**EXERCISE AIM**
Please return the lines below word for word, leaving out the pictures.

**INPUT DATA**
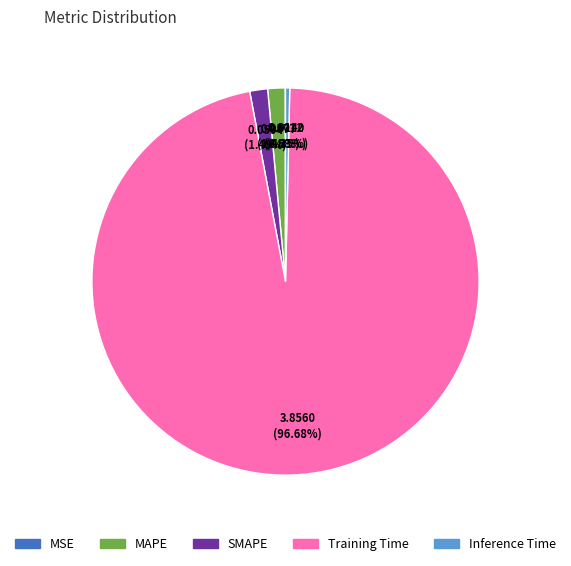

Which slice is the largest?

Training Time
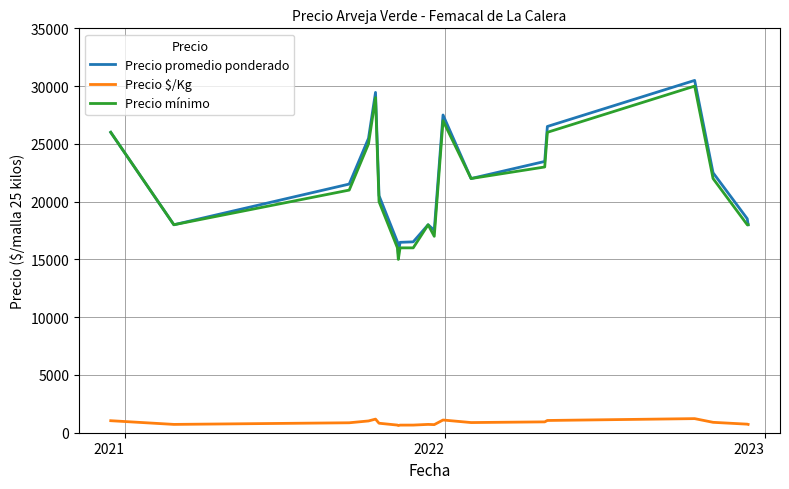

True or false: Precio promedio ponderado and Precio $/Kg intersect in this chart.

False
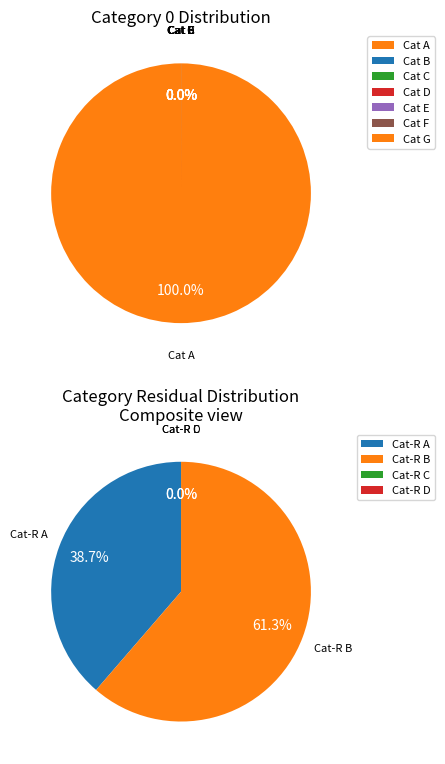

What portion of the pie excludes 248?

100.0%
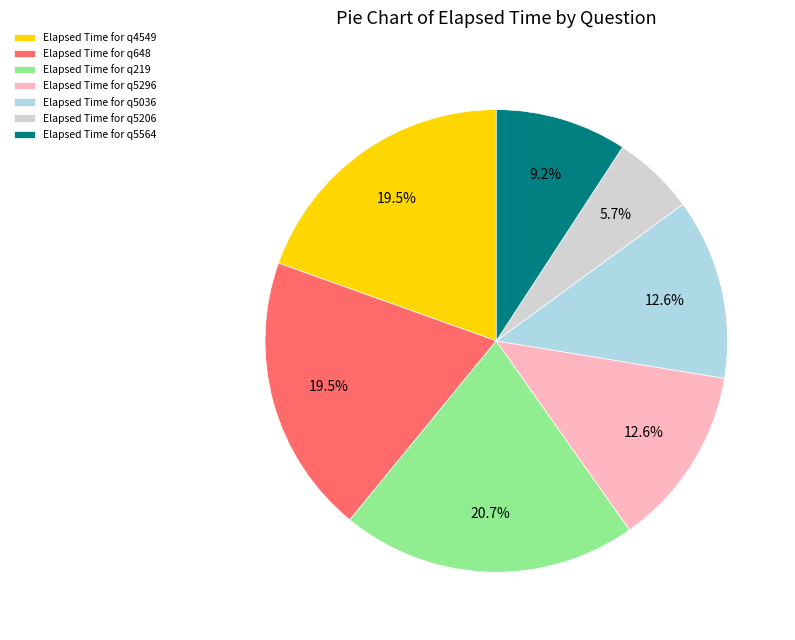

To the nearest percent, what is the average slice percentage?

14%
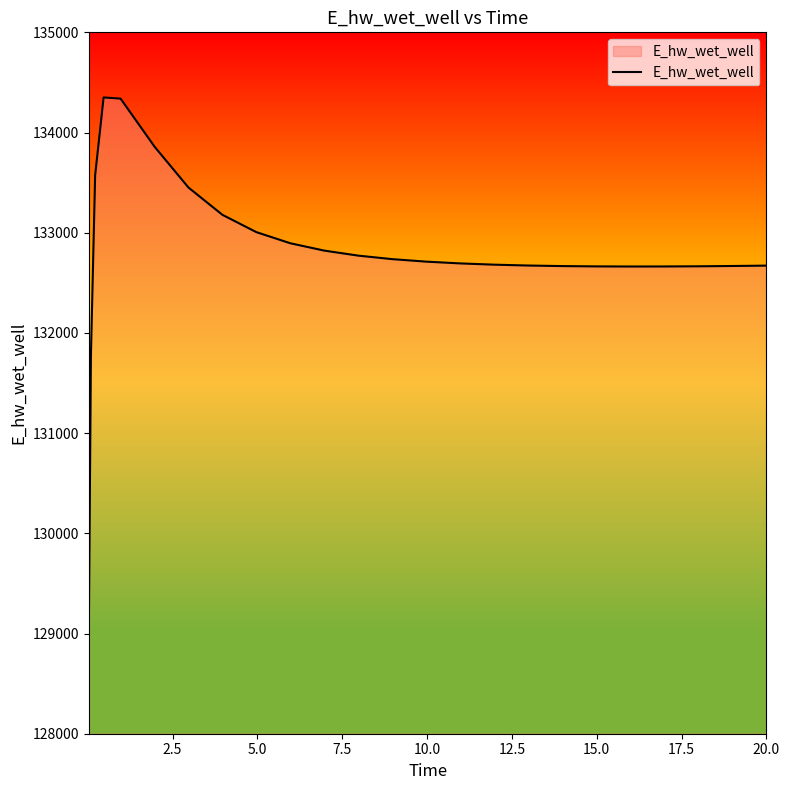

What is the difference between the maximum and minimum values?

5383.5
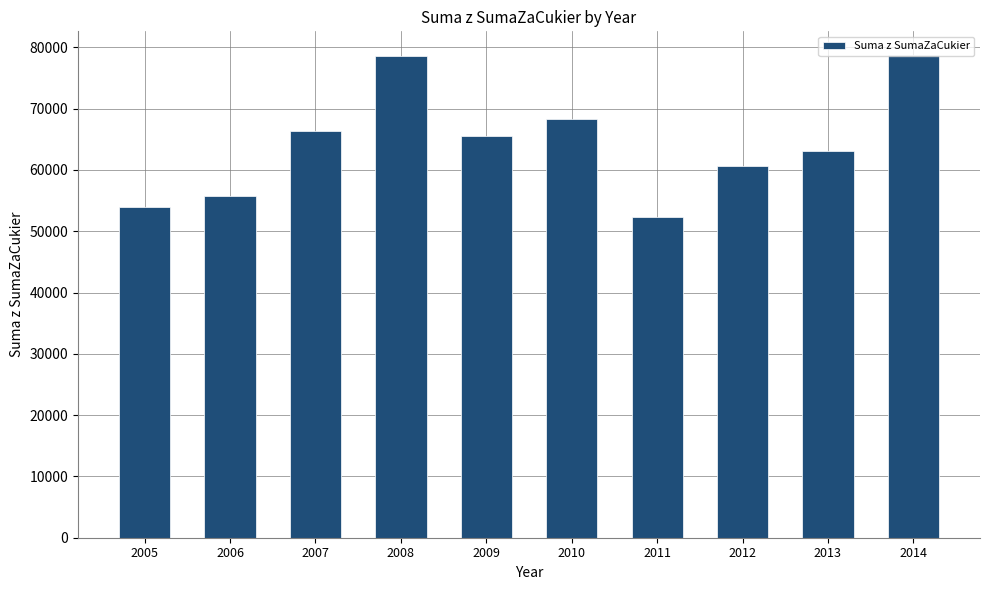

What is the smallest value displayed?

52311.6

**RESPONSE**
Which slice is the largest?

Training Time

True or false: Precio promedio ponderado and Precio $/Kg intersect in this chart.

False

What portion of the pie excludes 248?

100.0%

To the nearest percent, what is the average slice percentage?

14%

What is the difference between the maximum and minimum values?

5383.5

What is the smallest value displayed?

52311.6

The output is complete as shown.